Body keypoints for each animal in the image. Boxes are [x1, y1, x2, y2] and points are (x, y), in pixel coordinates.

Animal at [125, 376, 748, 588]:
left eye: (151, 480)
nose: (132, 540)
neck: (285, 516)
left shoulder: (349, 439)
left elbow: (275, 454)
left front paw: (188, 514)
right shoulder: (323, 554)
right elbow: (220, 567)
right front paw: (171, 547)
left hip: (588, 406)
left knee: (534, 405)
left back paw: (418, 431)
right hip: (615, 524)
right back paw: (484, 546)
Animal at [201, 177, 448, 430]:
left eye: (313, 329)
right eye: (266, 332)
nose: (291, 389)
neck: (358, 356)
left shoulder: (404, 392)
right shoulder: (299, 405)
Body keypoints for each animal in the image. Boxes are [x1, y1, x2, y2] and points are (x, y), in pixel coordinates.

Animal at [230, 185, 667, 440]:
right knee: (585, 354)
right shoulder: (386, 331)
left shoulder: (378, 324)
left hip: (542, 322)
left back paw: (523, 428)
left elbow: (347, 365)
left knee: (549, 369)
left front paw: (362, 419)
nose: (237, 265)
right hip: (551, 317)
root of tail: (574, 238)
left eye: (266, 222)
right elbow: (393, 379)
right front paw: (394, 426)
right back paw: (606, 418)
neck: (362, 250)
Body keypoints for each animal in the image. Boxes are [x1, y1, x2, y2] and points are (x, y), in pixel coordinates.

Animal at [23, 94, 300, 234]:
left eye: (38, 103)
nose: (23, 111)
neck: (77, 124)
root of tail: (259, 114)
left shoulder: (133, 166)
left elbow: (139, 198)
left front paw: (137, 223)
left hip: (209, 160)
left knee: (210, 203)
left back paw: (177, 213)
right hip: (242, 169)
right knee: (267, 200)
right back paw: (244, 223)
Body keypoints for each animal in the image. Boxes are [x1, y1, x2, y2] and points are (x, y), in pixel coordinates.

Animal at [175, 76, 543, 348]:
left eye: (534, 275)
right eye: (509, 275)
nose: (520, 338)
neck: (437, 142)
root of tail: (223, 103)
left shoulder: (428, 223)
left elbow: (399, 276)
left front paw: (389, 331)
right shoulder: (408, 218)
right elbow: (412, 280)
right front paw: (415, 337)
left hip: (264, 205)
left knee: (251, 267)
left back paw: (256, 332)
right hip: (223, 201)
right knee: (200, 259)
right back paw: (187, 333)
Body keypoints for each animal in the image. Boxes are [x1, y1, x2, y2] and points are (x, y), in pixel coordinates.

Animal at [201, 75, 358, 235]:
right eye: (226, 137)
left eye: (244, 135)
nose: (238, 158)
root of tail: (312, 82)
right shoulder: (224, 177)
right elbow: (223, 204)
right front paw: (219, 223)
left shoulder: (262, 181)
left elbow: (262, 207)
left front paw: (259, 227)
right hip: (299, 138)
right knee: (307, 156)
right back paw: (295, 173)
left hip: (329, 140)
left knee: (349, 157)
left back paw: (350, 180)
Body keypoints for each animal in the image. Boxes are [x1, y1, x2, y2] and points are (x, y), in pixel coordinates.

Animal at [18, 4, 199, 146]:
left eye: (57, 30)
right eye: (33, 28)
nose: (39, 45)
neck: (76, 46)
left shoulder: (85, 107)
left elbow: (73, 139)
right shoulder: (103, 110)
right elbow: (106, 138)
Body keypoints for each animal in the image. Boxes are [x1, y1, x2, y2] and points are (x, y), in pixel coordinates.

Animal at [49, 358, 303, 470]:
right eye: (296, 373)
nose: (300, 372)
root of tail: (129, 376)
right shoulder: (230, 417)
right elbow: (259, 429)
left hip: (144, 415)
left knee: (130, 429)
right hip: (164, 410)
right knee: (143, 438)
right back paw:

****************************************

Each line of the listing that contains the word "elbow" must be copied.

Output >>
left elbow: (275, 454)
right elbow: (220, 567)
left elbow: (347, 365)
right elbow: (393, 379)
left elbow: (139, 198)
left elbow: (399, 276)
right elbow: (412, 280)
right elbow: (223, 204)
left elbow: (262, 207)
left elbow: (73, 139)
right elbow: (106, 138)
right elbow: (259, 429)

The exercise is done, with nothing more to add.